Kim Heungsou (Korean: 김흥수; Hanja: 金興洙; November 17, 1919 – June 9, 2014) was a Korean painter who was sometimes called the "Picasso of Korea".[1] Jang soo hyun, his partner and executive curator of Kim Heungsou museum died of ovarian cancer in November 2012.[2]
In 1955, he studied painting in Paris,[3] and his works were submitted to Salon d'Automne. Thereafter, he initiated an individual art showcase and held exhibitions several times, starting in Paris, gaining access to the European market.[4] He held exhibitions around the world, including in France and Russia. His works have been featured at international auctions.
After coming back to Seoul, Heungsou was appointed to the panel of judges for the 10th Korea grand art convention and presented his works in 1961. Six years later, he went as an exchange professor at the Pennsylvania Academy of Fine Arts from 1968 to 1980,[5] which allowed him to release his pieces of sculpture, holding a series of travelling exhibitions from coast to coast.[6] American-Korean Foundation served his work from the beginning.[7]
Heungsou's works largest body of work is the so-called harmonism paintings, collaborating structures and abstract forms in a piece of artwork.[9] The genesis for his idea came from the harmony of yin and yang, between female and male and between the east and the west.[10]

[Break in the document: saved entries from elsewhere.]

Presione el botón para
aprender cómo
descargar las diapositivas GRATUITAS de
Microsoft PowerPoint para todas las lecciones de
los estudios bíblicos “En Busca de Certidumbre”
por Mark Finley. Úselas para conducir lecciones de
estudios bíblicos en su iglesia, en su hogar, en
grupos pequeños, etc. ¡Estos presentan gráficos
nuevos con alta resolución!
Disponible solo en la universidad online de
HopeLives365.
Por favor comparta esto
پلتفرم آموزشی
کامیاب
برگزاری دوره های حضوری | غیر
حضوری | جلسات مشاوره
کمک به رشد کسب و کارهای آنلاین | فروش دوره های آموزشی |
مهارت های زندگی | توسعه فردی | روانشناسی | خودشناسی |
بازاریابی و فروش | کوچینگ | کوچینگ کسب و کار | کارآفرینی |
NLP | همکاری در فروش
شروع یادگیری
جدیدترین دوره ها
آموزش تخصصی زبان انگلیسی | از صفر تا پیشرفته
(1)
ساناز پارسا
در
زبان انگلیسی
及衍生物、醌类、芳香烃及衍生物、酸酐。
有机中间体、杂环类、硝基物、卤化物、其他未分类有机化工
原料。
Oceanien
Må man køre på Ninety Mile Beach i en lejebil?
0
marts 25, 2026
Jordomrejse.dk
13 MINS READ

Fundamental motto of harmonism is to involve in different ideas of surrealism, impressionism and abstractionism. It's the combinations different ideas regardless of its character - from one's own idea or from everyone's commonsense.[11]

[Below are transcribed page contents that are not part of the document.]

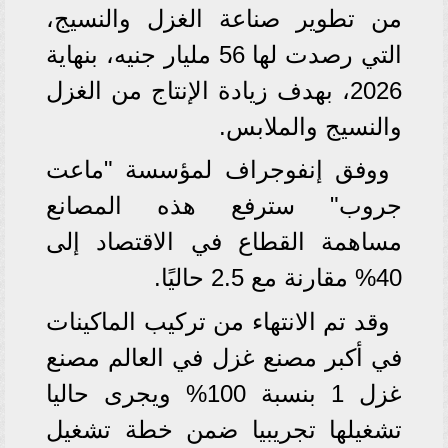
من تطوير صناعة الغزل والنسيج،
التي رصدت لها 56 مليار جنيه، بنهاية
2026، بهدف زيادة الإنتاج من الغزل
والنسيج والملابس.
ووفق إنفوجراف لمؤسسة "ماعت
جروب" سترفع هذه المصانع
مساهمة القطاع في الاقتصاد إلى
40% مقارنة مع 2.5 حاليًا.
وقد تم الانتهاء من تركيب الماكينات
في أكبر مصنع غزل في العالم مصنع
غزل 1 بنسبة 100% ويجرى حاليا
تشغيلها تجريبيا ضمن خطة تشغيل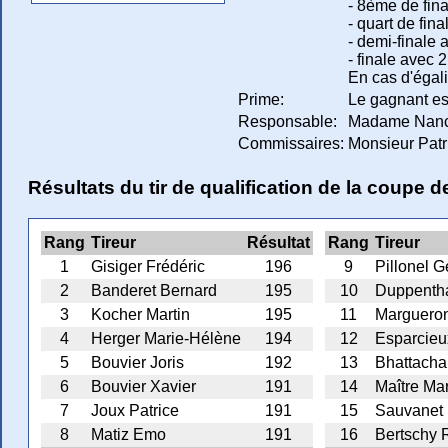
- 8ème de fina
- quart de fina
- demi-finale a
- finale avec 2
En cas d'égali
Prime:
Le gagnant est
Responsable:
Madame Nancy
Commissaires:
Monsieur Patr
Résultats du tir de qualification de la coupe 
Rang
Tireur
Résultat
Rang
Tireur
1
Gisiger Frédéric
196
9
Pillonel G
2
Banderet Bernard
195
10
Duppentha
3
Kocher Martin
195
11
Margueron
4
Herger Marie-Hélène
194
12
Esparcieux
5
Bouvier Joris
192
13
Bhattacha
6
Bouvier Xavier
191
14
Maître Ma
7
Joux Patrice
191
15
Sauvanet 
8
Matiz Emo
191
16
Bertschy 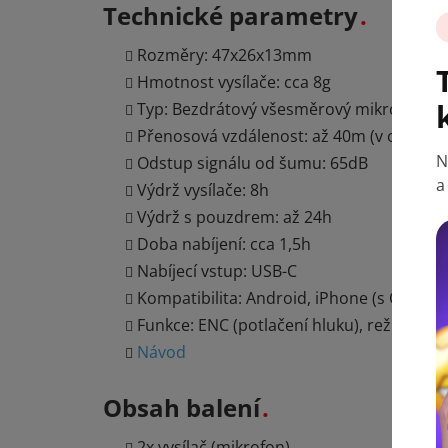
Technické parametry
Rozměry: 47x26x13mm
Hmotnost vysílače: cca 8g
Typ: Bezdrátový všesměrový mikrofon
Přenosová vzdálenost: až 40m (v otevře
N
Odstup signálu od šumu: 65dB
a
Výdrž vysílače: 8h
Výdrž s pouzdrem: až 24h
Doba nabíjení: cca 1,5h
Nabíjecí vstup: USB-C
Kompatibilita: Android, iPhone (s OTG a
Funkce: ENC (potlačení hluku), režim rep
Návod
Obsah balení
2x vysílač (mikrofon)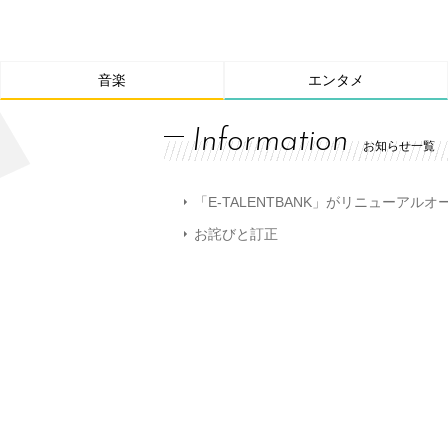
音楽
エンタメ
Information
お知らせ一覧
「E-TALENTBANK」がリニューアル
お詫びと訂正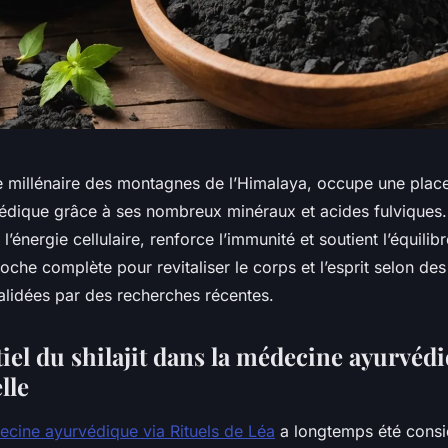
ine millénaire des montagnes de l’Himalaya, occupe une plac
dique grâce à ses nombreux minéraux et acides fulviques. 
 l’énergie cellulaire, renforce l’immunité et soutient l’équili
oche complète pour revitaliser le corps et l’esprit selon des
validées par des recherches récentes.
iel du shilajit dans la médecine ayurvéd
lle
édecine ayurvédique via Rituels de Léa
a longtemps été cons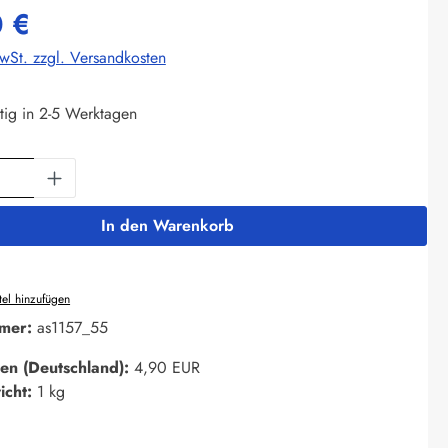
 €
MwSt. zzgl. Versandkosten
tig in 2-5 Werktagen
Anzahl: Gib den gewünschten Wert ein oder 
In den Warenkorb
el hinzufügen
mer:
as1157_55
en (Deutschland):
4,90 EUR
icht:
1 kg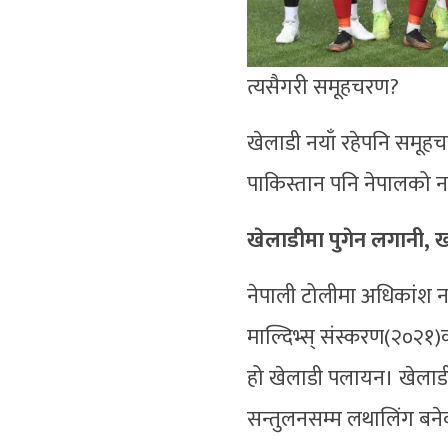
त्यसैगरी समूहचरण?
खेलाडी नयाँ रहेपनि समूहचरण
पाकिस्तान पनि नेपालको नयाँ
खेलाडीमा पुगेन लगानी, ख
नेपाली टोलीमा अधिकांश 
माल्दिभ्स् संस्करण(२०२१)
हो खेलाडी पलायन। खेलाडी
सन्तुलनसम्म लथालिंग बन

According to an interview with Ftnews Korea, he was enormously influenced by the idea of Mikhail Gorbachev mixing the philosophy of the East and the West, invited by the Pushkin Museum. After studying Cubism, he became more immersed in paintings. In 1960, he could sell out all his works and entered an exhibition in Paris and later gained the title of the salon, which he said his Japanese counterpart had never achieved registration as a member at the moment.[7]

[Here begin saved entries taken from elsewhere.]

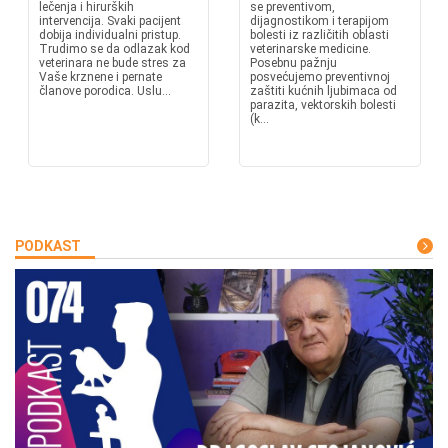
lečenja i hirurških
se preventivom,
intervencija. Svaki pacijent
dijagnostikom i terapijom
dobija individualni pristup.
bolesti iz različitih oblasti
Trudimo se da odlazak kod
veterinarske medicine.
veterinara ne bude stres za
Posebnu pažnju
Vaše krznene i pernate
posvećujemo preventivnoj
članove porodica. Uslu...
zaštiti kućnih ljubimaca od
parazita, vektorskih bolesti
(k...
PODKAST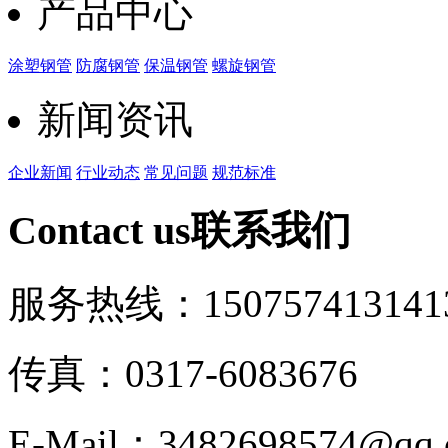
产品中心
涂塑钢管
防腐钢管
保温钢管
螺旋钢管
新闻资讯
企业新闻
行业动态
常见问题
规范标准
Contact us
联系我们
服务热线：15075741314
1
传真：0317-6083676
E-Mail：3482698574@qq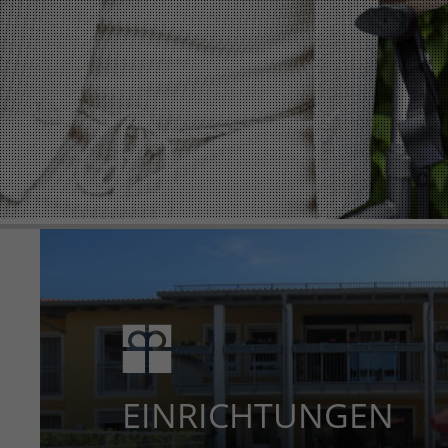
EINRICHTUNGEN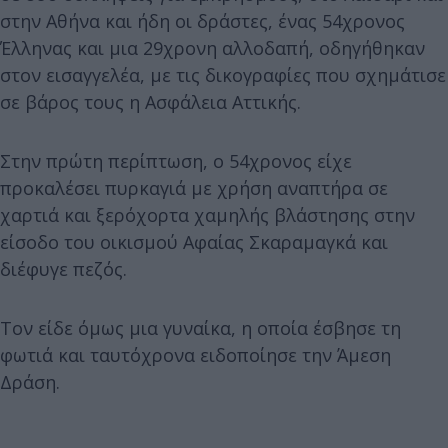
στην Αθήνα και ήδη οι δράστες, ένας 54χρονος
Έλληνας και μια 29χρονη αλλοδαπή, οδηγήθηκαν
στον εισαγγελέα, με τις δικογραφίες που σχημάτισε
σε βάρος τους η Ασφάλεια Αττικής.
Στην πρώτη περίπτωση, ο 54χρονος είχε
προκαλέσει πυρκαγιά με χρήση αναπτήρα σε
χαρτιά και ξερόχορτα χαμηλής βλάστησης στην
είσοδο του οικισμού Αφαίας Σκαραμαγκά και
διέφυγε πεζός.
Τον είδε όμως μια γυναίκα, η οποία έσβησε τη
φωτιά και ταυτόχρονα ειδοποίησε την Άμεση
Δράση.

His works have roots in Harmonism, which is derived from the mixture of abstract paintings and forms/structures. In 1967, he observed the flow of American abstract paintings, which enabled him to try new challenges such as harmonizing abstract paintings with other forms.[7]
Rooted in Mozaic, he realized the partition of hues within his works, which featured Korean customs and arts with erotic subject matters. His works are departed from his philosophy and originated from the Korean peninsula.[12] In this sense, his drawings are famous for their fabulous collaboration of hues and shapes.
Korean media coverage says that the 2010 exhibition in Seoul was the last chance to watch his creative art work, owing to his deteriorated health but he continued to appear in the exhibitions: as a displaced citizen born in what would become North Korea, he presented his work called Lost Hometown (Hangul, 망향) commemorating the twentieth year of the joint entry of the two Koreas into the United Nations, held in the art hall of the National Assembly of South Korea.[13]